Do you like to go see you accountant? I like to go see mine. He’s a friendly guy, good personality, we have a couple of similar hobbies, and he saves me money. Lots of it. When he gives me bad news it’s generally something that he warned me about, I had to learn the hard way, and then he fixes it for me. That’s good.

Here’s the best thing about seeing him: There’s no pulling teeth.

Simply put, I do not have to drag things out of him. How could I? I am not knowledgeable in taxes. I do not know what I would have to volunteer to get him to save me the most money. He does. He is intimately familiar with me, my life, and my business. This is not because we go golfing together, and it’s not because I force volumes of useless data on him while he tries to do my work. It’s because he asks. A good CPA is always asking questions. Are you married? Still married? Children yet? Did you end up buying that house? Sell it? Kids in school? Any major health issues or medical work done this year? Why? Because he needs to know. If not, when he’s wrapping up my taxes and I volunteer I am married, it changes everything. If I buy a house, or even more so, sell a house that I have lived in for two of the last five years, it affects me and my taxes.
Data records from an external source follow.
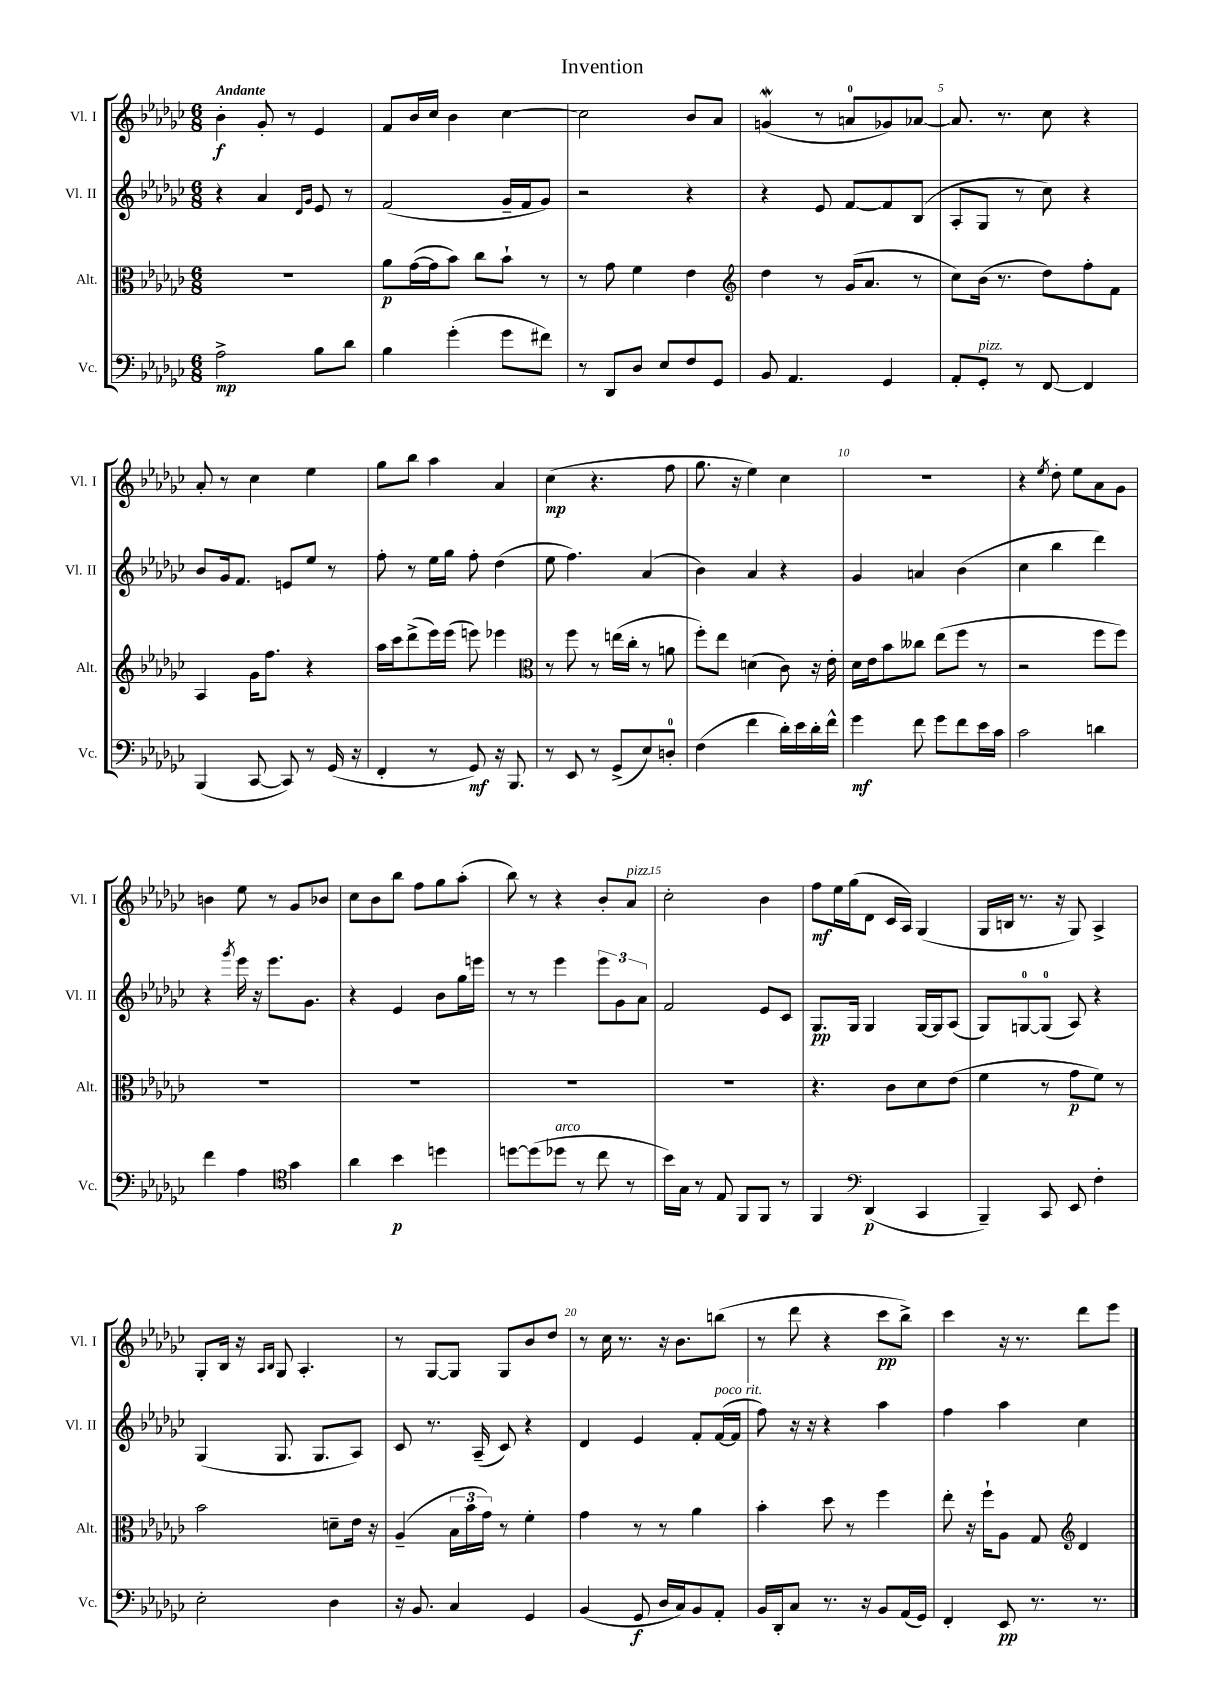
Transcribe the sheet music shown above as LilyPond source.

\header { title = "Invention" }
<<
\new StaffGroup <<
\new Staff = "s0" \with { instrumentName = "Vl. I" shortInstrumentName = "Vl. I" } {
    \clef treble \key ges \major \numericTimeSignature \time 6/8 \tempo "Andante"
    bes'4-.\f ges'8-. r8 ees'4 |
    f'8 bes'16 ces''16 bes'4 ces''4~ |
    ces''2 bes'8 aes'8 |
    g'4\mordent( r8 a'8-0 ges'8) aes'8~ |
    aes'8. r8. ces''8 r4 |
    aes'8-. r8 ces''4 ees''4 |
    ges''8 bes''8 aes''4 aes'4 |
    ces''4\mp( r4. f''8 |
    ges''8. r16 ees''4) ces''4 |
    R2. |
    r4 \acciaccatura { ees''8 } des''8-. ees''8 aes'8 ges'8 |
    b'4 ees''8 r8 ges'8 bes'8 |
    ces''8 bes'8 bes''8 f''8 ges''8 aes''8-.( |
    bes''8) r8 r4 bes'8-. aes'8^\markup { \italic "pizz." } |
    ces''2-. bes'4 |
    f''8\mf ees''16 ges''16( des'8 ces'16 aes16) ges4( |
    ges16 b16 r8. r16 ges8) aes4-> |
    ges8-. bes16 r16 \grace { aes16 bes16 } ges8 aes4.-. |
    r8 ges8~ ges8 ges8 bes'8 des''8 |
    r8 ces''16 r8. r16 bes'8. b''8( |
    r8 des'''8 r4 ces'''8\pp bes''8->) |
    ces'''4 r16 r8. des'''8 ees'''8 \bar "|." |
}
\new Staff = "s1" \with { instrumentName = "Vl. II" shortInstrumentName = "Vl. II" } {
    \clef treble \key ges \major \numericTimeSignature \time 6/8
    r4 aes'4 \grace { des'16 ges'16 } ees'8 r8 |
    f'2( ges'16-- f'16 ges'8) |
    r2 r4 |
    r4 ees'8 f'8~ f'8 bes8( |
    aes8-. ges8 r8 ces''8) r4 |
    bes'8 ges'16 f'8. e'8 ees''8 r8 |
    f''8-. r8 ees''16 ges''16 f''8-. des''4( |
    ees''8 f''4.) aes'4( |
    bes'4) aes'4 r4 |
    ges'4 a'4 bes'4( |
    ces''4 bes''4 des'''4) |
    r4 \acciaccatura { ges'''8 } ees'''16 r16 ees'''8. ges'8. |
    r4 ees'4 bes'8 ges''16 e'''16 |
    r8 r8 ees'''4 \tuplet 3/2 { ees'''8 ges'8 aes'8 } |
    f'2 ees'8 ces'8 |
    ges8.\pp ges16 ges4 ges16~ ges16 aes8( |
    ges8) g8-0~ g8-0( aes8) r4 |
    ges4( ges8. ges8. aes8) |
    ces'8 r8. aes16--( ces'8) r4 |
    des'4 ees'4 f'8-. f'16~^\markup { \italic "poco rit." }( f'16 |
    f''8) r16 r16 r4 aes''4 |
    f''4 aes''4 ces''4 \bar "|." |
}
\new Staff = "s2" \with { instrumentName = "Alt." shortInstrumentName = "Alt." } {
    \clef alto \key ges \major \numericTimeSignature \time 6/8
    R2. |
    aes'8\p ges'16~( ges'16 bes'8) ces''8 bes'8-! r8 |
    r8 ges'8 f'4 ees'4 |
    \clef treble des''4 r8 ges'16( aes'8. r8 |
    ces''8) bes'16( r8. des''8) f''8-. f'8 |
    aes4 ges'16 f''8. r4 |
    aes''16 ces'''16 des'''8->( ees'''16) ees'''16( e'''8) ees'''4 |
    \clef alto r8 f''8 r8 e''16( ces''16-. r8 a'8 |
    f''8-.) ees''8 d'4( ces'8) r16 ees'16-. |
    des'16 ees'16 bes'8 ceses''8 ees''8( f''8 r8 |
    r2 f''8 f''8) |
    R2. |
    R2. |
    R2. |
    R2. |
    r4. ces'8 des'8 ees'8( |
    f'4 r8 ges'8\p f'8) r8 |
    bes'2 d'8-- ees'16 r16 |
    aes4--( \tuplet 3/2 { bes16 bes'16 ges'16) } r8 f'4-. |
    ges'4 r8 r8 aes'4 |
    bes'4-. des''8 r8 f''4 |
    ees''8-. r16 f''16-! aes8 ges8 \clef treble des'4 \bar "|." |
}
\new Staff = "s3" \with { instrumentName = "Vc." shortInstrumentName = "Vc." } {
    \clef bass \key ges \major \numericTimeSignature \time 6/8
    aes2->\mp bes8 des'8 |
    bes4 ges'4-.( ges'8 fis'8) |
    r8 des,8 des8 ees8 f8 ges,8 |
    bes,8 aes,4. ges,4 |
    aes,8-. ges,8-.^\markup { \italic "pizz." } r8 f,8~ f,4 |
    bes,,4( ces,8~ ces,8) r8 ges,16( r16 |
    f,4-. r8 ges,8\mf) r16 bes,,8. |
    r8 ees,8 r8 ges,8->( ees8) d8-0-. |
    f4( f'4 des'16-.) ees'16 des'16-. f'16-^ |
    ges'4\mf f'8 ges'8 f'8 ees'16 ces'16 |
    ces'2 d'4 |
    f'4 aes4 \clef tenor ges'4 |
    aes'4 bes'4\p d''4 |
    d''8~ d''8( des''8^\markup { \italic "arco" } r8 ces''8 r8 |
    bes'16) ges16 r8 ees8 f,8 f,8 r8 |
    f,4 \clef bass des,4\p( ces,4 |
    bes,,4--) ces,8 ees,8 f4-. |
    ees2-. des4 |
    r16 bes,8. ces4 ges,4 |
    bes,4( ges,8\f des16 ces16) bes,8 aes,8-. |
    bes,16 des,16-. ces8 r8. r16 bes,8 aes,16( ges,16) |
    f,4-. ees,8\pp r8. r8. \bar "|." |
}
>>
>>
\layout { \context { \Score \override BarNumber.break-visibility = ##(#f #t #t) barNumberVisibility = #(every-nth-bar-number-visible 5) } }
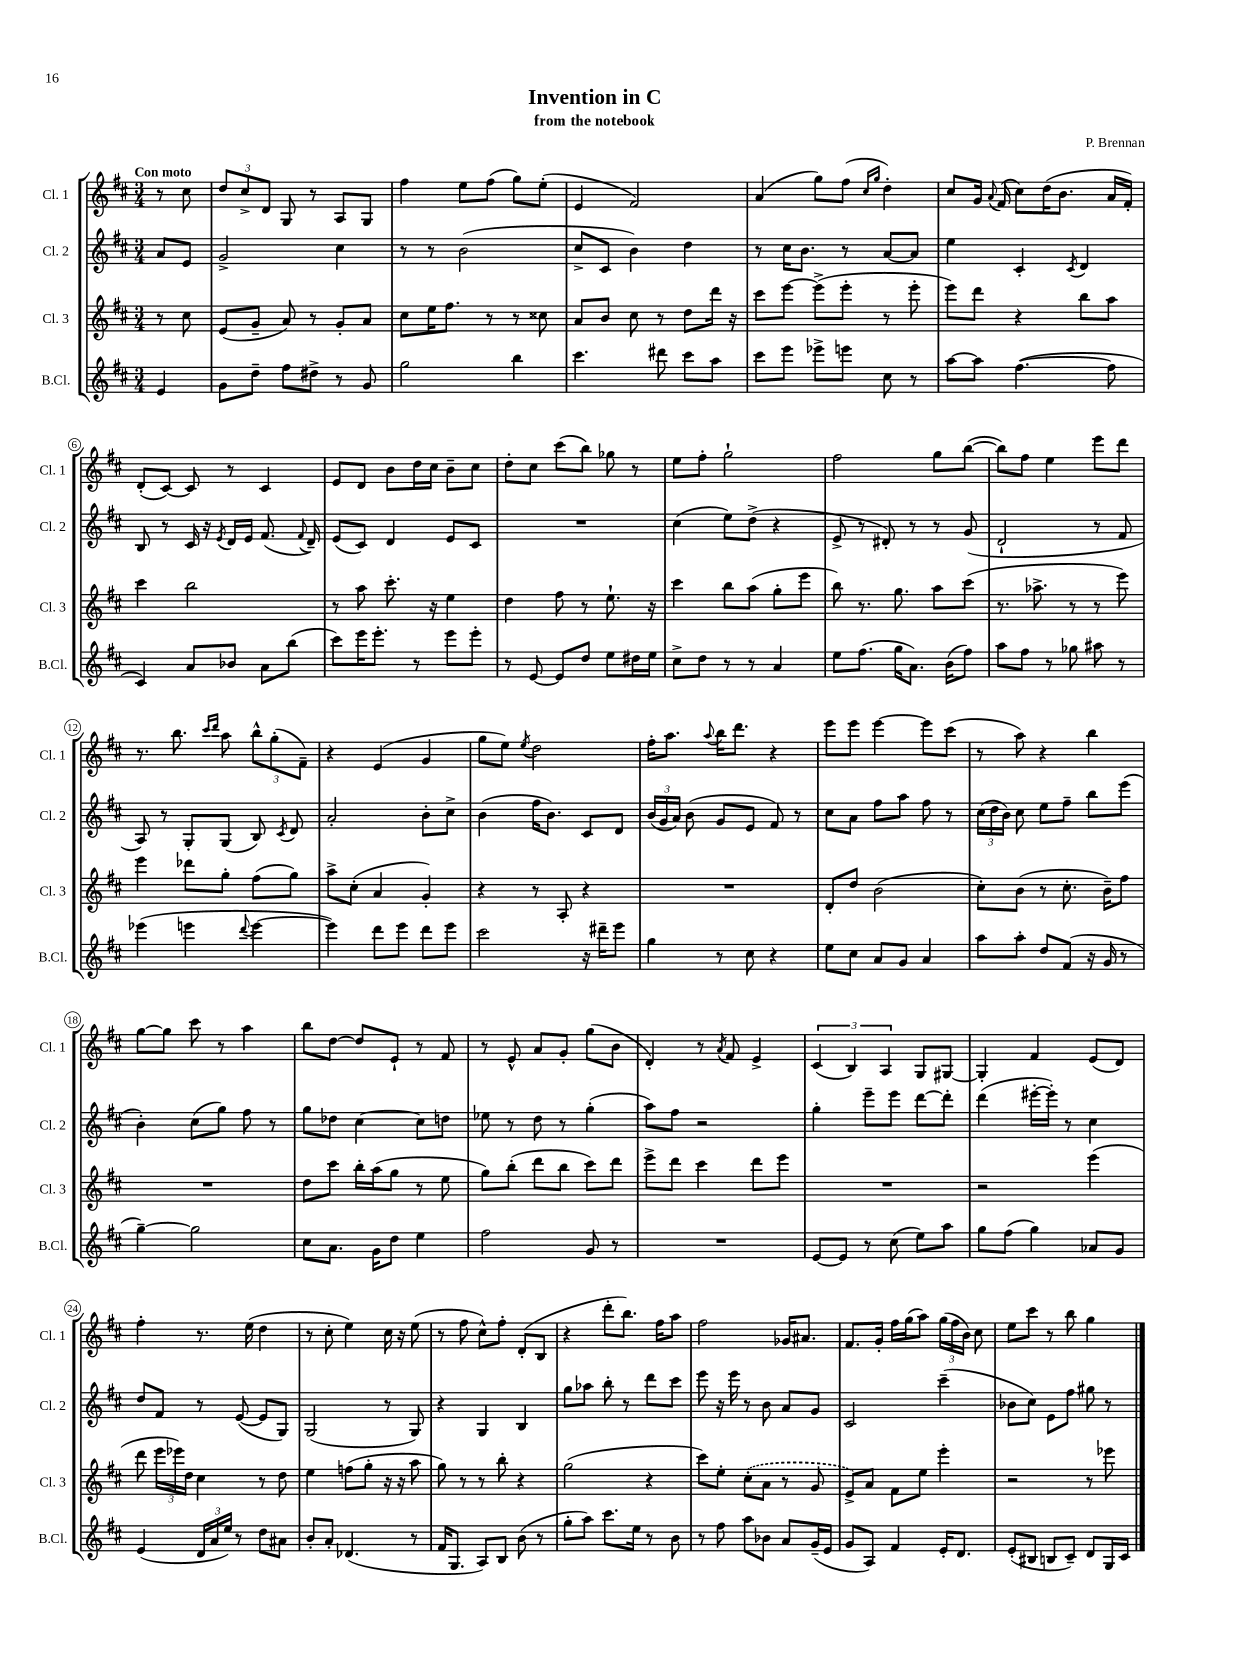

Because he asks questions, he sends me lots of clients as do a passel of other CPA’s about town that think their clients are paying too much on their various merchant accounts. This is because a good CPA is not a stenographer. They do not merely take numbers from you and copy and paste them to a new sheet. They process and formulate the data with years of experience and they know what burns and what heals. In this instance they look at what a business has paid over the course of the year in merchant accounts fees and percentages, and if it rings a little high they send it to a specialist.

A buddy of mine who just so happens to be a CPA, and just so happens to refer clients that may or may not be overpaying, recently got a call back from me. The call was to let him know his client had been over paying in merchant fees to the tune of $8,000+ annually. This made him very happy. His client saves eight grand a year, and he looks like a hero for having helped find the issue. Pretty soon he starts looking like one of the Big Eight.

What’s the Big Eight? Years ago, there were eight very large accounting firms known collectively as, you guessed it: the Big Eight. Basically, if you were lucky enough to have them do your books, you saved quite a pretty penny. Mainly because no matter what you did, there was an accountant there who specialized in that. Whether it was chickens, Spanish doubloons partially cut into pieces of eight, or lobster juggling; there was an accountant there who could handle that and knew the ins and outs that only pertained to the chicken/doubloon/juggled lobster industries of the world.

Today’s modern CPA’s can do the same thing, they are just a lot leaner and more agile. After all, not every garage on the planet works on every engine type, some have specialists that they can send work out to. Good CPA’s know to look for merchant account fees in order to expense them. They also know to check them and see if they might be a little high proportionately. Many times, they call someone like me in to do that for them as a specialist. It makes the CPA more of a one-stop-shop, makes their customer happy as they save the money, and it makes me happy as I have a healthy work load of just plain healthy work.

I hope you like your CPA like I like mine.